Please feel free to copy and paste or amend the following blurb to your syllabus:
The Center for Academic Success (CAS) supports all students throughout their educational journey. You are encouraged to visit a CAS tutor for STEM, social science, or writing tutoring early in the semester. The academic services CAS provides are inclusive, engaging, challenging, and impactful. CAS tutors offer a one-on-one opportunity to discuss your assignments and will provide you with tools to become an independent scholar. The appointments are 30 minutes long. Log on to the Student Success Collaborative portal to make an appointment online.
Email Statement for Students
Unclear emails from students are an evergreen topic among faculty.
Feel free to copy, paste, or amend the following into your syllabus or CANVAS shell:
8 Tips for Emailing Your Professor
#1. Know your audience and purpose. Thinking about who will read your email and why you are sending the email will make writing easier.
#2. Create a searchable subject line. Adding your name, the course number and section, and the primary purpose of the email helps the recipient find and address the email quickly. Consider this example: Absence for Jane Smith ENGL 1010-02 for March 15, 2020.
#3. Address your professor in a professional manner. Including an appropriate title, such as Dr. or Professor, sets a professional tone.
#4. Stick to one or two topics per email. Reading long texts can be overwhelming; stick to the point.
#5. Ask for a response (if you need one). Using a question in the body of the email or adding a farewell line that simply states “a response is appreciated” is a way of requesting a response.

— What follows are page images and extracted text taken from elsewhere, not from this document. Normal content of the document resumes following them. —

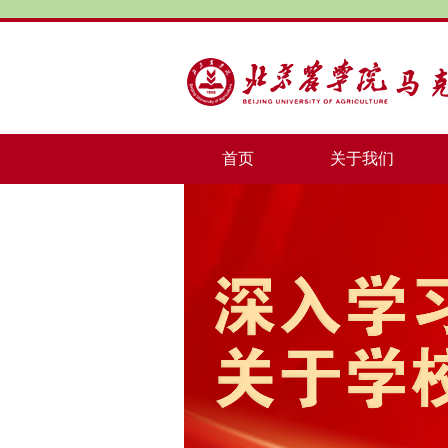
首页
关于我们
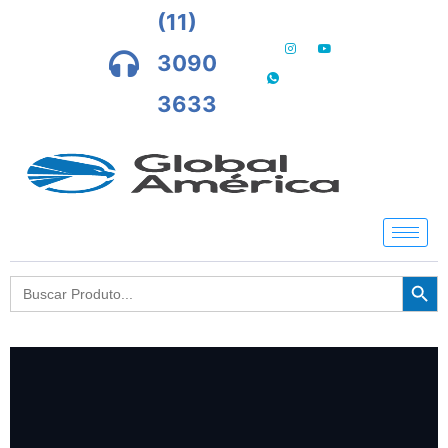
(11)
3090
3633
Searc
Search
for:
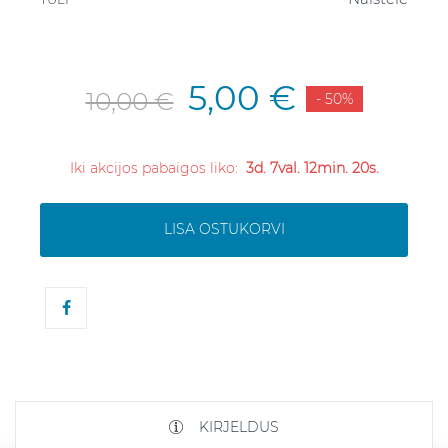
5,00 €
10,00 €
- 50%
Iki akcijos pabaigos liko:
3d. 7val. 12min. 20s.
LISA OSTUKORVI
KIRJELDUS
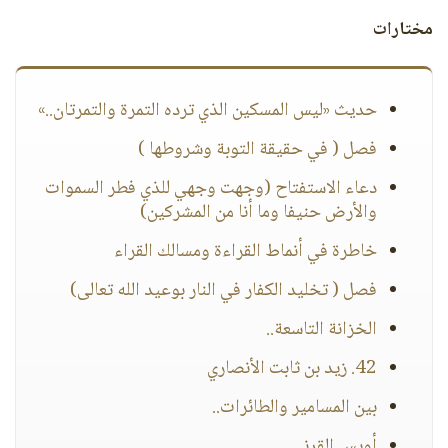
مختارات
حديث «ليس المسكين الذي ترده التمرة والتمرتان..»
فصل ( في حقيقة التوبة وشروطها )
دعاء الاستفتاح (وجهت وجهي للذي فطر السموات
والأرض حنيفا وما أنا من المشركين)
خاطرة في أنماط القراءة ومسالك القراء
فصل ( تخليد الكفار في النار بوعيد الله تعالى)
الخزانة التاسعة..
42. زيد بن ثابت الأنصاري
بين المسامير والطائرات..
أويس القرني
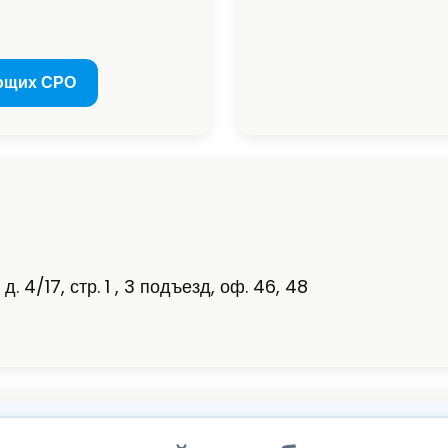
ющих СРО
. 4/17, стр. 1 , 3 подъезд, оф. 46, 48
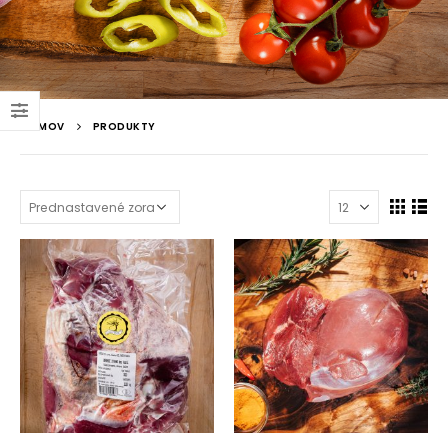
DOMOV
PRODUKTY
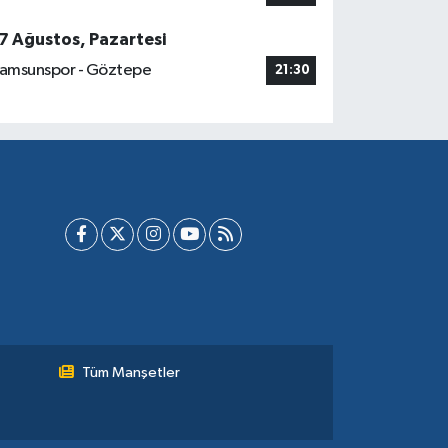
7 Ağustos, Pazartesi
amsunspor - Göztepe
21:30
Tüm Manşetler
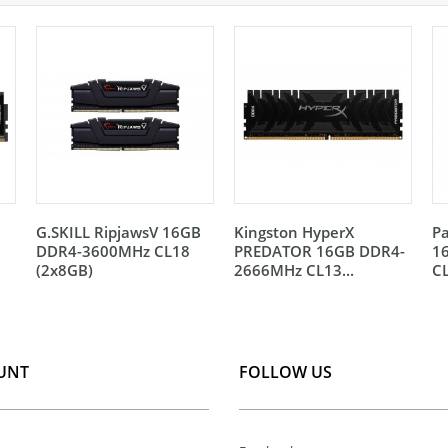
G.SKILL RipjawsV 16GB
Kingston HyperX
Pa
DDR4-3600MHz CL18
PREDATOR 16GB DDR4-
1
(2x8GB)
2666MHz CL13...
CL
UNT
FOLLOW US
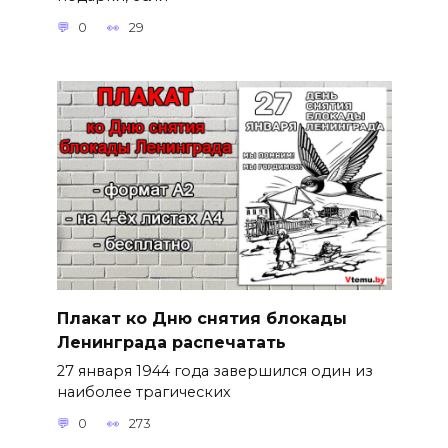
0
29
Плакат ко Дню снятия блокады
Ленинграда распечатать
27 января 1944 года завершился один из
наиболее трагических
0
273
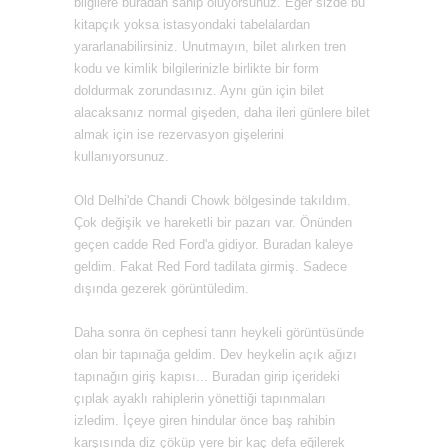
bilgilere buradan sahip oluyorsunuz. Eğer sizde bu
kitapçık yoksa istasyondaki tabelalardan
yararlanabilirsiniz. Unutmayın, bilet alırken tren
kodu ve kimlik bilgilerinizle birlikte bir form
doldurmak zorundasınız. Aynı gün için bilet
alacaksanız normal gişeden, daha ileri günlere bilet
almak için ise rezervasyon gişelerini
kullanıyorsunuz.
Old Delhi'de Chandi Chowk bölgesinde takıldım.
Çok değişik ve hareketli bir pazarı var. Önünden
geçen cadde Red Ford'a gidiyor. Buradan kaleye
geldim. Fakat Red Ford tadilata girmiş. Sadece
dışında gezerek görüntüledim.
Daha sonra ön cephesi tanrı heykeli görüntüsünde
olan bir tapınağa geldim. Dev heykelin açık ağızı
tapınağın giriş kapısı... Buradan girip içerideki
çıplak ayaklı rahiplerin yönettiği tapınmaları
izledim. İçeye giren hindular önce baş rahibin
karşısında diz çöküp yere bir kaç defa eğilerek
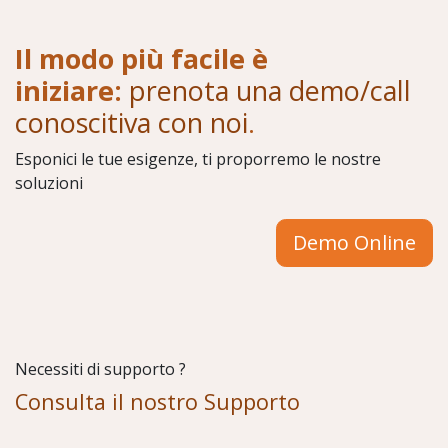
Il modo più facile è
iniziare:
prenota una demo/call
conoscitiva con noi
.
Esponici le tue esigenze, ti proporremo le nostre
soluzioni
Demo Online
Necessiti di supporto ?
Consulta il nostro Supporto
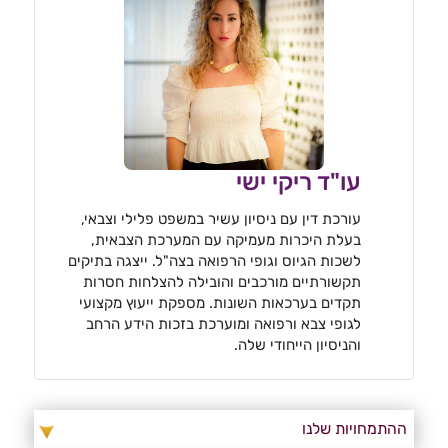
עו"ד ריקי ישי
עורכת דין עם ניסיון עשיר במשפט פלילי וצבאי,
בעלת היכרות מעמיקה עם המערכת הצבאית,
לשכות הגיוס וגופי הרפואה בצה"ל. ייצגה בתיקים
תקשורתיים מורכבים והובילה להצלחות חסרות
תקדים בערכאות השונות. מספקת ייעוץ מקצועי
לגופי צבא ורפואה ומוערכת בזכות הידע הרחב
והניסיון הייחודי שלה.
ההתמחויות שלנו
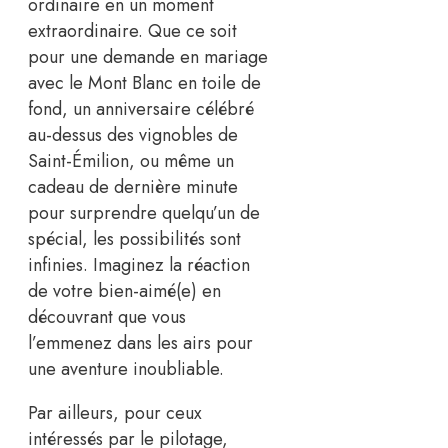
ordinaire en un moment
extraordinaire. Que ce soit
pour une demande en mariage
avec le Mont Blanc en toile de
fond, un anniversaire célébré
au-dessus des vignobles de
Saint-Émilion, ou même un
cadeau de dernière minute
pour surprendre quelqu’un de
spécial, les possibilités sont
infinies. Imaginez la réaction
de votre bien-aimé(e) en
découvrant que vous
l’emmenez dans les airs pour
une aventure inoubliable.
Par ailleurs, pour ceux
intéressés par le pilotage,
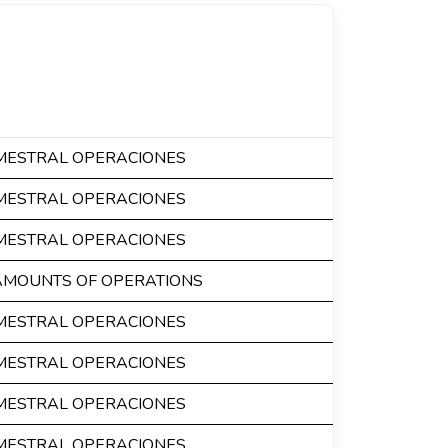
IMESTRAL OPERACIONES
IMESTRAL OPERACIONES
IMESTRAL OPERACIONES
AMOUNTS OF OPERATIONS
IMESTRAL OPERACIONES
IMESTRAL OPERACIONES
IMESTRAL OPERACIONES
IMESTRAL OPERACIONES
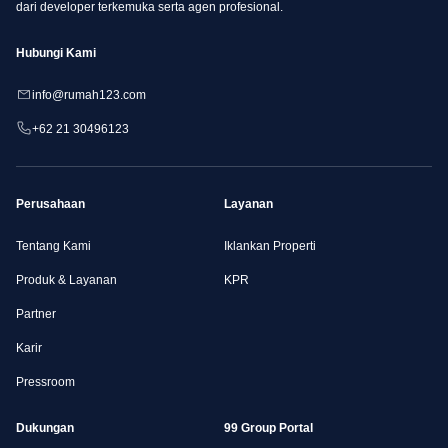
dari developer terkemuka serta agen profesional.
Hubungi Kami
info@rumah123.com
+62 21 30496123
Perusahaan
Layanan
Tentang Kami
Iklankan Properti
Produk & Layanan
KPR
Partner
Karir
Pressroom
Dukungan
99 Group Portal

#6. Revise your work. Checking for proper spelling and punctuation is essential. Remember that an email doesn’t use the same conventions as a text.
#7. Think before you click. Check your syllabus or talk to a peer before sending an email. Sometimes the answer to your question is found in your syllabus. For sensitive issues, try your professor’s office hours instead of sending an email.

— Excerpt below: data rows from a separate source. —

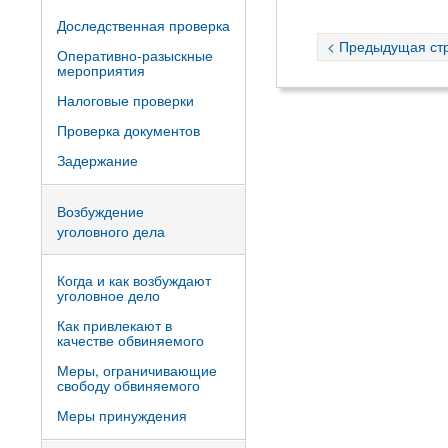
Доследственная проверка
< Предыдущая ст
Оперативно-разыскные
мероприятия
Налоговые проверки
Проверка документов
Задержание
Возбуждение
уголовного дела
Когда и как возбуждают
уголовное дело
Как привлекают в
качестве обвиняемого
Меры, ограничивающие
свободу обвиняемого
Меры принуждения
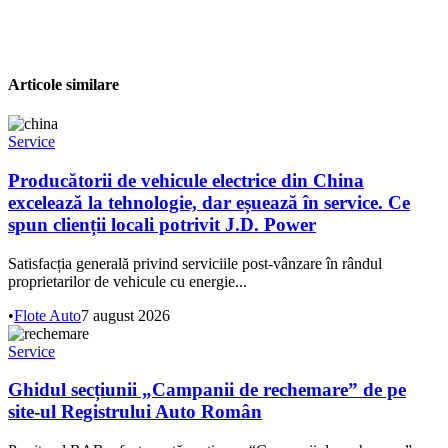
Articole similare
Service
Producătorii de vehicule electrice din China
excelează la tehnologie, dar eșuează în service. Ce
spun clienții locali potrivit J.D. Power
Satisfacția generală privind serviciile post-vânzare în rândul
proprietarilor de vehicule cu energie...
•
Flote Auto
7 august 2026
Service
Ghidul secțiunii „Campanii de rechemare” de pe
site-ul Registrului Auto Român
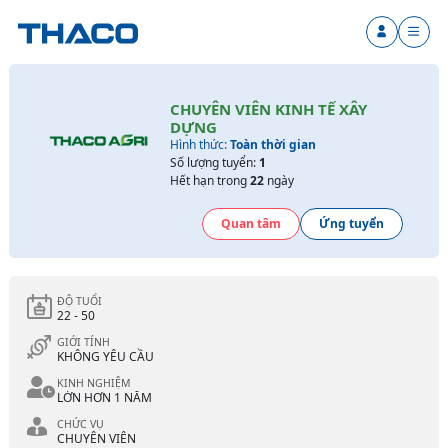
CHUYÊN VIÊN KINH TẾ XÂY
DỰNG
Hình thức:
Toàn thời gian
Số lượng tuyển:
1
Hết hạn trong
22
ngày
Quan tâm
Ứng tuyển
ĐỘ TUỔI
22 - 50
GIỚI TÍNH
KHÔNG YÊU CẦU
KINH NGHIỆM
LỚN HƠN 1 NĂM
CHỨC VỤ
CHUYÊN VIÊN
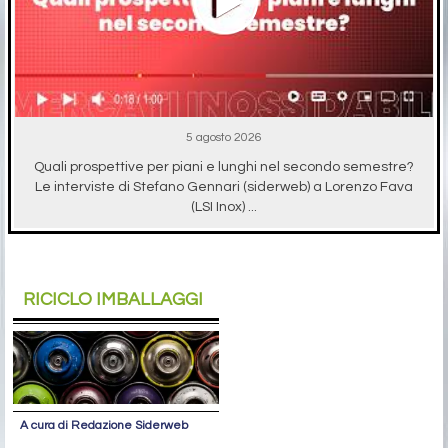
5 agosto 2026
Quali prospettive per piani e lunghi nel secondo semestre?
Le interviste di Stefano Gennari (siderweb) a Lorenzo Fava
(LSI Inox) ...
RICICLO IMBALLAGGI
A cura di Redazione Siderweb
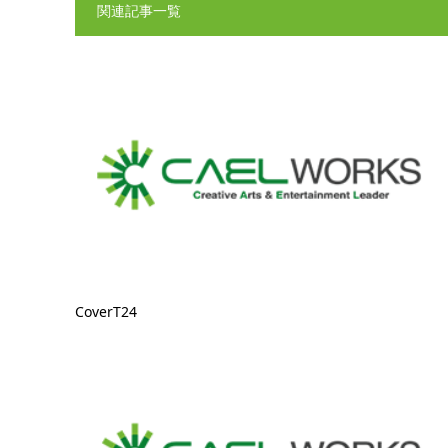
関連記事一覧
CoverT24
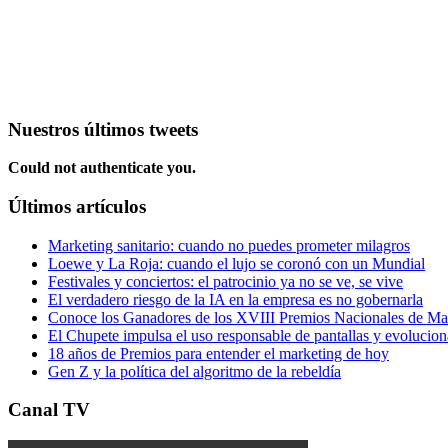
Nuestros últimos tweets
Could not authenticate you.
Últimos artículos
Marketing sanitario: cuando no puedes prometer milagros
Loewe y La Roja: cuando el lujo se coronó con un Mundial
Festivales y conciertos: el patrocinio ya no se ve, se vive
El verdadero riesgo de la IA en la empresa es no gobernarla
Conoce los Ganadores de los XVIII Premios Nacionales de 
El Chupete impulsa el uso responsable de pantallas y evolucio
18 años de Premios para entender el marketing de hoy
Gen Z y la política del algoritmo de la rebeldía
Canal TV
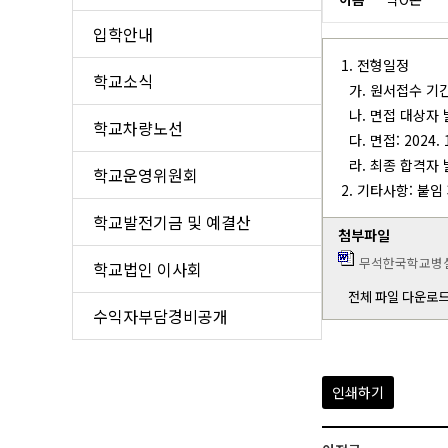
층별 안내도(비상 대피로)
학교발
입학안내
학
1. 전형일정
학교소식
수익
가. 원서접수 기간: 2
나. 면접 대상자 발표
학교차량노선
다. 면접: 2024. 
라. 최종 합격자 발표
학교운영위원회
2. 기타사항: 붙임
학교발전기금 및 예결산
첨부파일
무석한국학교병설유
학교법인 이사회
전체 파일 다운로
수익자부담경비공개
인쇄하기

#8. Always use your Cal State LA account when sending an email.
How to Make an Appointment
Proof of Visit
A) Whether a tutoring session takes place virtually or in-person, CAS encourages faculty to assign a short reflection piece on the tutoring experience. Short, low-stakes writing assignments enhance writing abilities.
B) Students receive an email with their appointment date and time. This email can be forwarded to you as proof of the visit.
C) Students who use in-person tutoring services in the Writing Wing and Tutorial Wing of CAS may request a stamp from the tutor as proof of visit.